I want to tell you a story about a friend of mine. To give you an idea of how far we are apart on the political spectrum, she didn’t like Mitt Romney because he was “too left” while I am sitting here happy that I can finally vote for a candidate that willingly identifies as socialist, (looking at you Bern.) She works for a Pro-Life firm here in D.C. and believes deeply in this cause. I respect her, and what she is trying to do. I don’t think she hates choice; I think she is an incredibly compassionate person who feels it his her moral obligation to give her voice to the voiceless. She isn’t trying to set women back 100 years; she is trying to stop what she sees as a horribly violent act.
I’m Pro-Choice, but I don’t think she looks at me as if I’m desperately trying to encourage infanticide. Probably because I’m not. I believe that making abortions illegal is an ineffective way to go about stopping unwanted pregnancies. Also, between rape, incest, and medical issues, there are plenty of times in which I could see supporting that decision, and therefore it needs to be kept as an accessible medical option. And even when I wouldn’t “support” abortion, I still remember what Frederica Matthews-Green once said,
“No woman wants an abortion like she wants an ice cream cone or a Porsche. She wants an abortion like an animal caught in a trap wants to gnaw off its own leg.”
This isn’t intended to be an abortion debate, so please don’t email me about this. I’m not looking to argue, simply to say that this, like so many social, economic, and international political issues, has multiple sides that can be reached by fully functional individuals.
Any desire for America to reach only one political party, or to paint one side as being always in the wrong, is ridiculous, and frankly, to quote everyone’s favorite overused declaration, “not what the founding fathers intended!” We need each other. We are each other’s checks and balances. No one party has all the right ideas. The other side is going to be right. A lot. In fact, we may even be right at the same time. We may be wrong at the same time. But the point is, mature people should be able to sit down with others and acknowledge what they have to offer, and see how that can compliment what they have.

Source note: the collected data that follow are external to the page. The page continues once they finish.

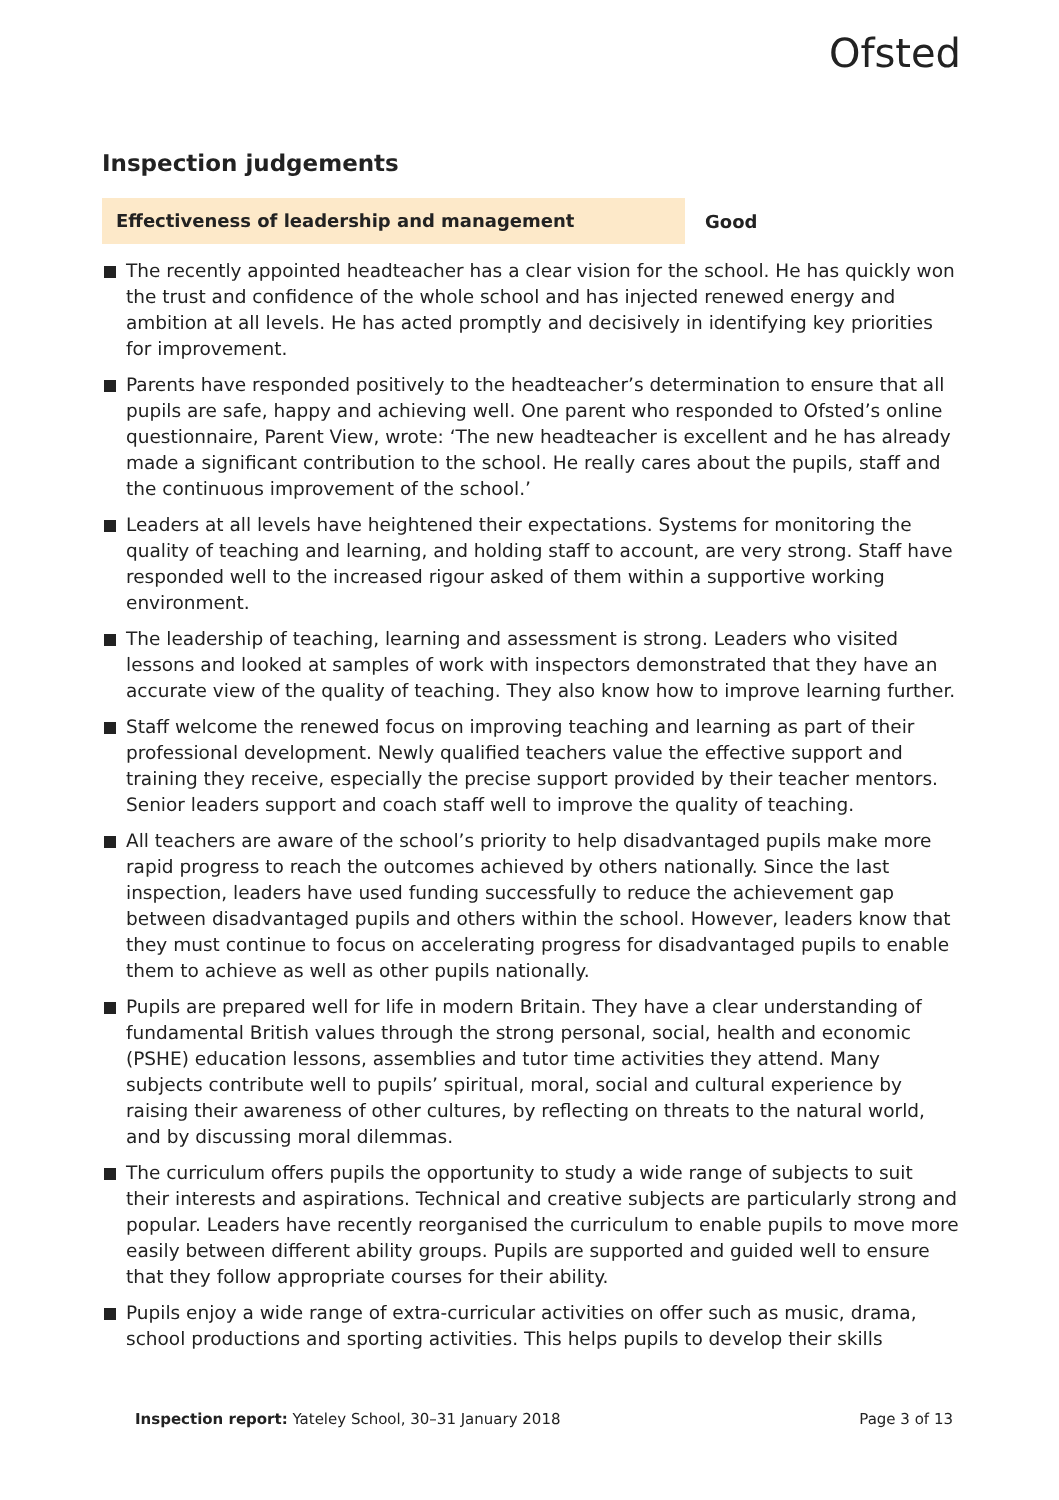Ofsted
Inspection judgements
Effectiveness of leadership and management
Good
The recently appointed headteacher has a clear vision for the school. He has quickly won the trust and confidence of the whole school and has injected renewed energy and ambition at all levels. He has acted promptly and decisively in identifying key priorities for improvement.
Parents have responded positively to the headteacher’s determination to ensure that all pupils are safe, happy and achieving well. One parent who responded to Ofsted’s online questionnaire, Parent View, wrote: ‘The new headteacher is excellent and he has already made a significant contribution to the school. He really cares about the pupils, staff and the continuous improvement of the school.’
Leaders at all levels have heightened their expectations. Systems for monitoring the quality of teaching and learning, and holding staff to account, are very strong. Staff have responded well to the increased rigour asked of them within a supportive working environment.
The leadership of teaching, learning and assessment is strong. Leaders who visited lessons and looked at samples of work with inspectors demonstrated that they have an accurate view of the quality of teaching. They also know how to improve learning further.
Staff welcome the renewed focus on improving teaching and learning as part of their professional development. Newly qualified teachers value the effective support and training they receive, especially the precise support provided by their teacher mentors. Senior leaders support and coach staff well to improve the quality of teaching.
All teachers are aware of the school’s priority to help disadvantaged pupils make more rapid progress to reach the outcomes achieved by others nationally. Since the last inspection, leaders have used funding successfully to reduce the achievement gap between disadvantaged pupils and others within the school. However, leaders know that they must continue to focus on accelerating progress for disadvantaged pupils to enable them to achieve as well as other pupils nationally.
Pupils are prepared well for life in modern Britain. They have a clear understanding of fundamental British values through the strong personal, social, health and economic (PSHE) education lessons, assemblies and tutor time activities they attend. Many subjects contribute well to pupils’ spiritual, moral, social and cultural experience by raising their awareness of other cultures, by reflecting on threats to the natural world, and by discussing moral dilemmas.
The curriculum offers pupils the opportunity to study a wide range of subjects to suit their interests and aspirations. Technical and creative subjects are particularly strong and popular. Leaders have recently reorganised the curriculum to enable pupils to move more easily between different ability groups. Pupils are supported and guided well to ensure that they follow appropriate courses for their ability.
Pupils enjoy a wide range of extra-curricular activities on offer such as music, drama, school productions and sporting activities. This helps pupils to develop their skills
Inspection report: Yateley School, 30–31 January 2018
Page 3 of 13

Perhaps asking America to put aside political differences is a bit much. I hope not. However, it certainly isn’t too much to remind people within the church that a variety of political opinions are perfectly ok, and in fact, good. It brings greater diversity of thought into our meeting houses and enriches all who have the privilege of existing in that kind of environment. It allows our opinions to grow and change as we seek to see the world through the eyes of another.
We are all children of God, and none of us are identical. He did that on purpose. Do not try and limit His creations by forcing them into sameness.